# Sichtfeld in 2d-Rollenspiel



## wessi86 (1. Jul 2011)

Hallo allerseits,
ich arbeite momentan an einem kleinen 2d-Rollenspiel alá Diablo. Das ganze läuft als
Applet ab.
Momentan realisiere ich das Sichtfeld einfach so, dass ich ein schwarzes PNG über das gesamte 
Applet zeichne, wo in der Mitte ein Loch ist. Das unschöne an der Sache ist, dass man aus einem
Raum ebenfalls in einen anliegenden hereinsehen kann.
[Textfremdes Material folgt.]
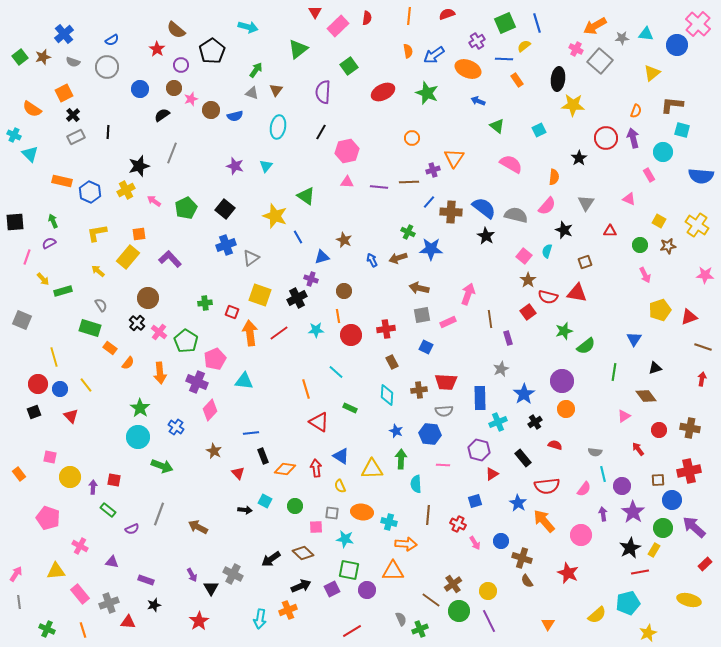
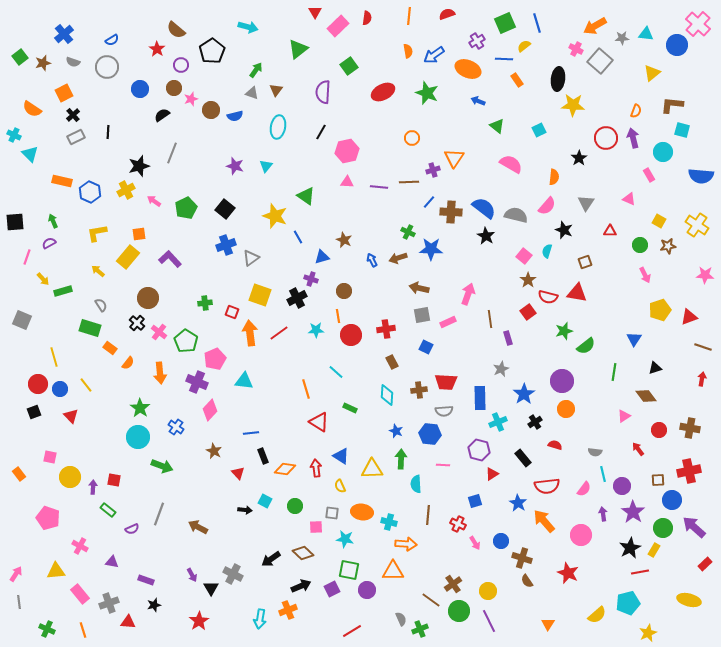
brown star at (43, 57): moved 6 px down
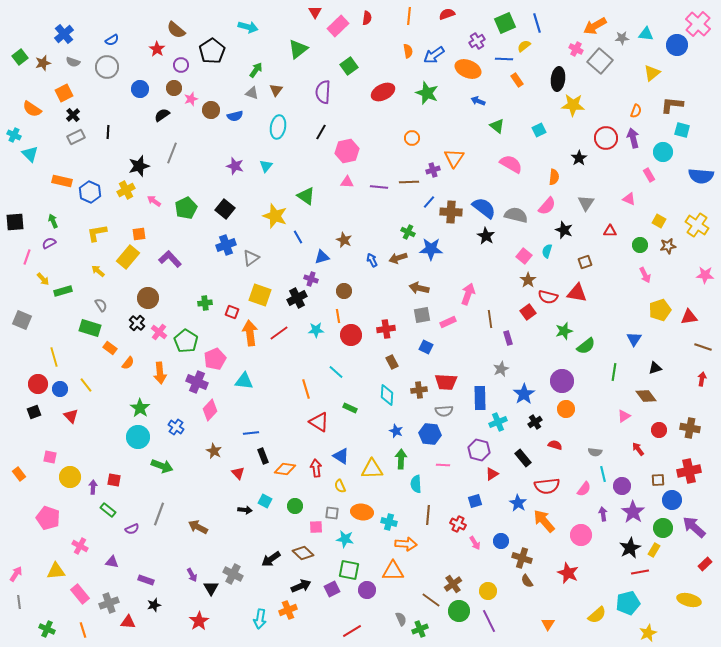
red triangle at (689, 317): rotated 12 degrees clockwise
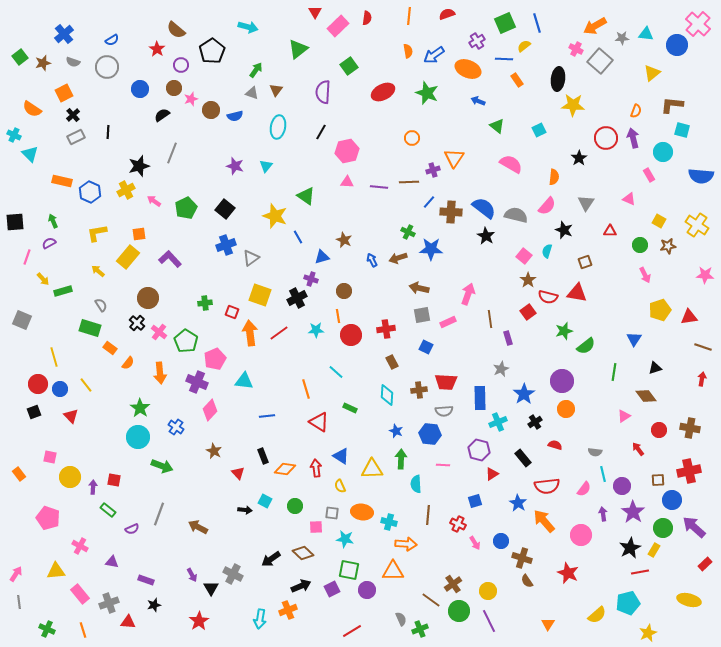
blue line at (251, 433): moved 16 px right, 17 px up
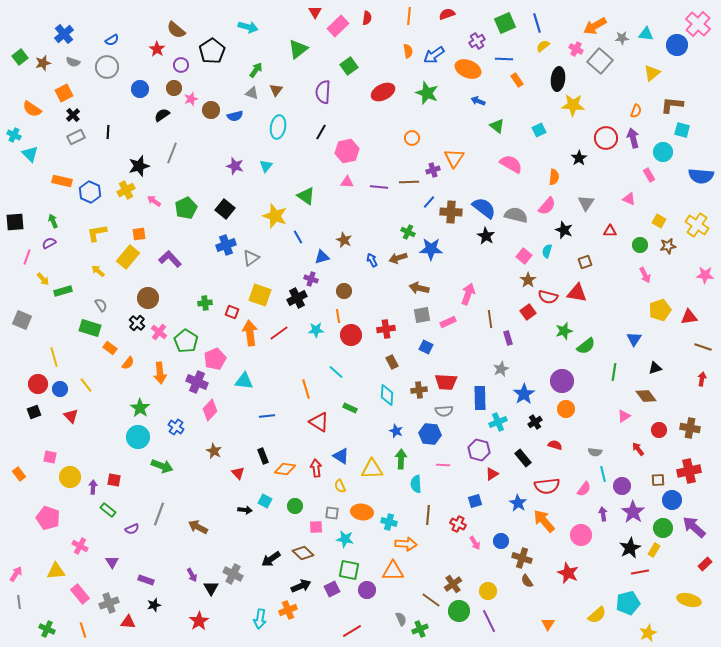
yellow semicircle at (524, 46): moved 19 px right
purple triangle at (112, 562): rotated 48 degrees clockwise
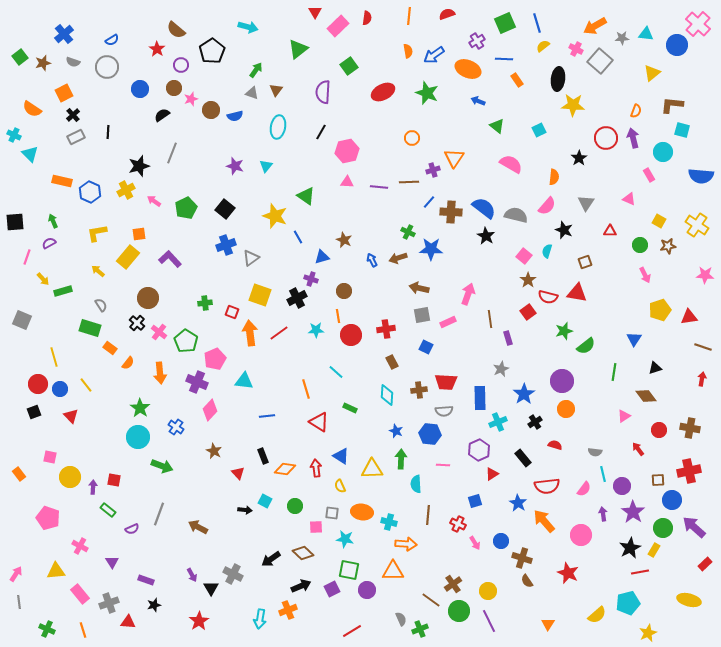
purple hexagon at (479, 450): rotated 20 degrees clockwise
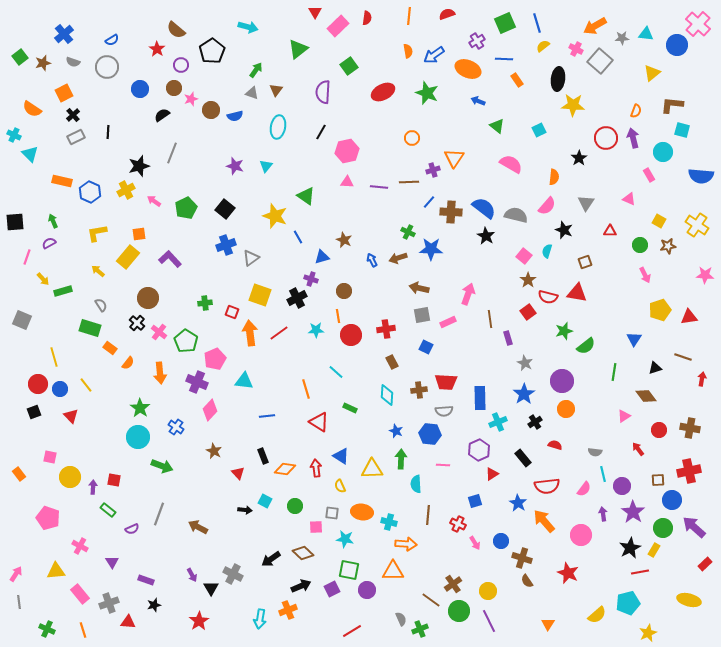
brown line at (703, 347): moved 20 px left, 10 px down
gray star at (501, 369): moved 24 px right, 6 px up; rotated 21 degrees counterclockwise
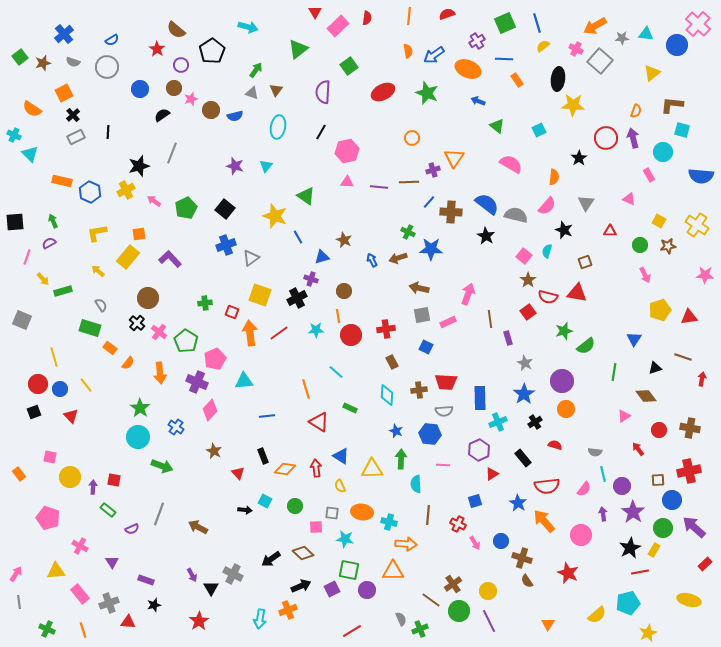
blue semicircle at (484, 208): moved 3 px right, 4 px up
cyan triangle at (244, 381): rotated 12 degrees counterclockwise
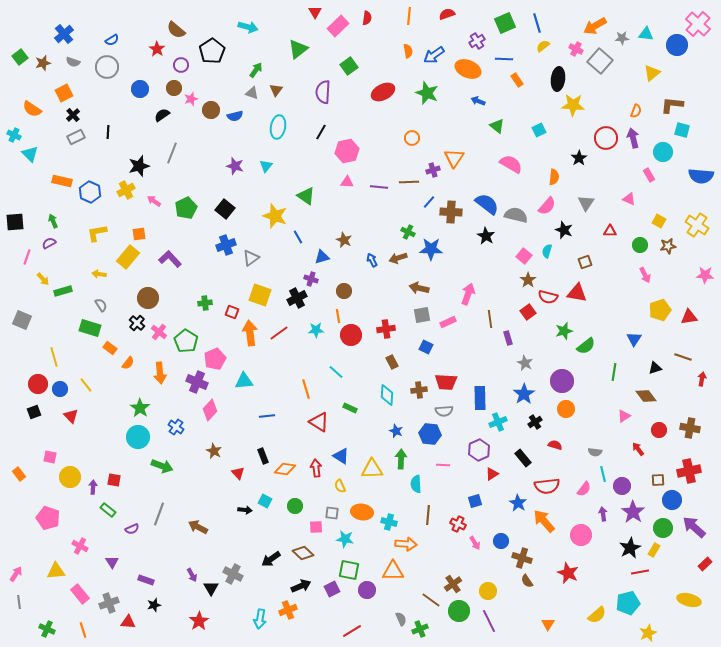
yellow arrow at (98, 271): moved 1 px right, 3 px down; rotated 32 degrees counterclockwise
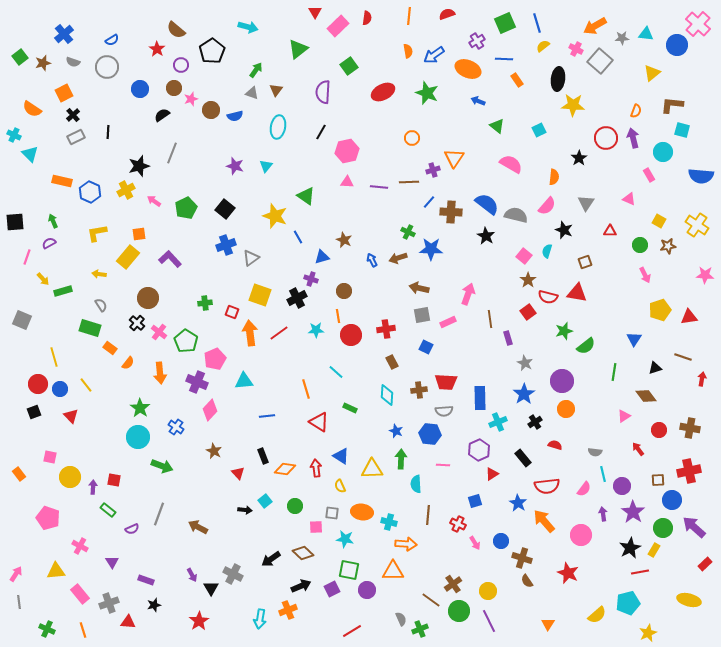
cyan square at (265, 501): rotated 24 degrees clockwise
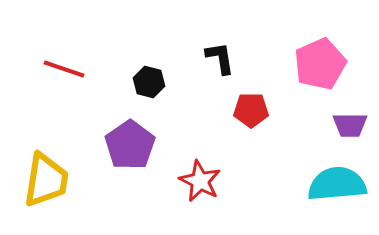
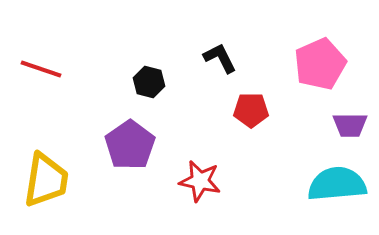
black L-shape: rotated 18 degrees counterclockwise
red line: moved 23 px left
red star: rotated 15 degrees counterclockwise
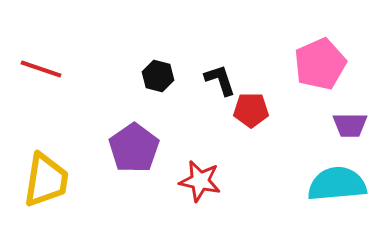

Gibt es, bzw fällt euch vielleicht eine
elegantere Lösung ein?
Das Spielfeld wird anhand einer 2400*1800-Matrix gezeichnet und das Applet-Fenster hat eine Größe von 800px*600px.
Hier noch zwei Screenshots:
1. ohne Map
ImageShack® - Online Photo and Video Hosting

2. mit Map
ImageShack® - Online Photo and Video Hosting
Legende:
1 (weiß): Raum
3 (cyan): Gang
M (rot):   Monster
S (gelb):  Treppe

mfg, Christian


----------



## Marco13 (1. Jul 2011)

Läuft das auf sowas wie http://www.java-forum.org/spiele-multimedia-programmierung/120649-umsetzung-scheinwerfer.html raus?


----------



## wessi86 (1. Jul 2011)

Marco13 hat gesagt.:


> Läuft das auf sowas wie http://www.java-forum.org/spiele-multimedia-programmierung/120649-umsetzung-scheinwerfer.html raus?



Oh ja, das hilft, vielen Dank! VA dieser Link hat mich beeindruckt:  https://code.google.com/p/straightedge/
Ist aber alles doch komplizierter als von mir gewünscht, da werd ich mich mal in den Semesterferien dransetzen!

mfg, Christian


----------